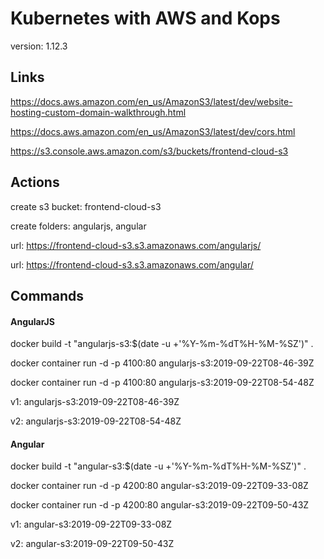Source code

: # Kubernetes with AWS and Kops

version: 1.12.3


## Links

https://docs.aws.amazon.com/en_us/AmazonS3/latest/dev/website-hosting-custom-domain-walkthrough.html

https://docs.aws.amazon.com/en_us/AmazonS3/latest/dev/cors.html

https://s3.console.aws.amazon.com/s3/buckets/frontend-cloud-s3


## Actions

create s3 bucket: frontend-cloud-s3

create folders: angularjs, angular

url: https://frontend-cloud-s3.s3.amazonaws.com/angularjs/

url: https://frontend-cloud-s3.s3.amazonaws.com/angular/


## Commands

#### AngularJS

docker build -t "angularjs-s3:$(date -u +'%Y-%m-%dT%H-%M-%SZ')" .

docker container run -d -p 4100:80 angularjs-s3:2019-09-22T08-46-39Z

docker container run -d -p 4100:80 angularjs-s3:2019-09-22T08-54-48Z

v1: angularjs-s3:2019-09-22T08-46-39Z

v2: angularjs-s3:2019-09-22T08-54-48Z


#### Angular

docker build -t "angular-s3:$(date -u +'%Y-%m-%dT%H-%M-%SZ')" .

docker container run -d -p 4200:80 angular-s3:2019-09-22T09-33-08Z

docker container run -d -p 4200:80 angular-s3:2019-09-22T09-50-43Z

v1: angular-s3:2019-09-22T09-33-08Z

v2: angular-s3:2019-09-22T09-50-43Z

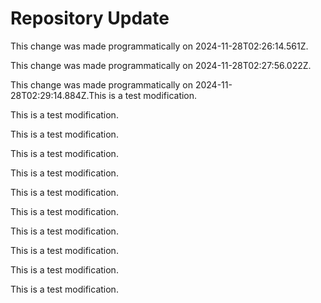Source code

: # Repository Update

This change was made programmatically on 2024-11-28T02:26:14.561Z.

This change was made programmatically on 2024-11-28T02:27:56.022Z.

This change was made programmatically on 2024-11-28T02:29:14.884Z.This is a test modification.

This is a test modification.

This is a test modification.

This is a test modification.

This is a test modification.

This is a test modification.

This is a test modification.

This is a test modification.

This is a test modification.

This is a test modification.

This is a test modification.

—————

In the material above, repeat each entry exactly and omit every picture.

Source code

: # Kubernetes with AWS and Kops

version: 1.12.3


## Links

https://docs.aws.amazon.com/en_us/AmazonS3/latest/dev/website-hosting-custom-domain-walkthrough.html

https://docs.aws.amazon.com/en_us/AmazonS3/latest/dev/cors.html

https://s3.console.aws.amazon.com/s3/buckets/frontend-cloud-s3


## Actions

create s3 bucket: frontend-cloud-s3

create folders: angularjs, angular

url: https://frontend-cloud-s3.s3.amazonaws.com/angularjs/

url: https://frontend-cloud-s3.s3.amazonaws.com/angular/


## Commands

#### AngularJS

docker build -t "angularjs-s3:$(date -u +'%Y-%m-%dT%H-%M-%SZ')" .

docker container run -d -p 4100:80 angularjs-s3:2019-09-22T08-46-39Z

docker container run -d -p 4100:80 angularjs-s3:2019-09-22T08-54-48Z

v1: angularjs-s3:2019-09-22T08-46-39Z

v2: angularjs-s3:2019-09-22T08-54-48Z


#### Angular

docker build -t "angular-s3:$(date -u +'%Y-%m-%dT%H-%M-%SZ')" .

docker container run -d -p 4200:80 angular-s3:2019-09-22T09-33-08Z

docker container run -d -p 4200:80 angular-s3:2019-09-22T09-50-43Z

v1: angular-s3:2019-09-22T09-33-08Z

v2: angular-s3:2019-09-22T09-50-43Z

Source code

: # Repository Update

This change was made programmatically on 2024-11-28T02:26:14.561Z.

This change was made programmatically on 2024-11-28T02:27:56.022Z.

This change was made programmatically on 2024-11-28T02:29:14.884Z.This is a test modification.

This is a test modification.

This is a test modification.

This is a test modification.

This is a test modification.

This is a test modification.

This is a test modification.

This is a test modification.

This is a test modification.

This is a test modification.

This is a test modification.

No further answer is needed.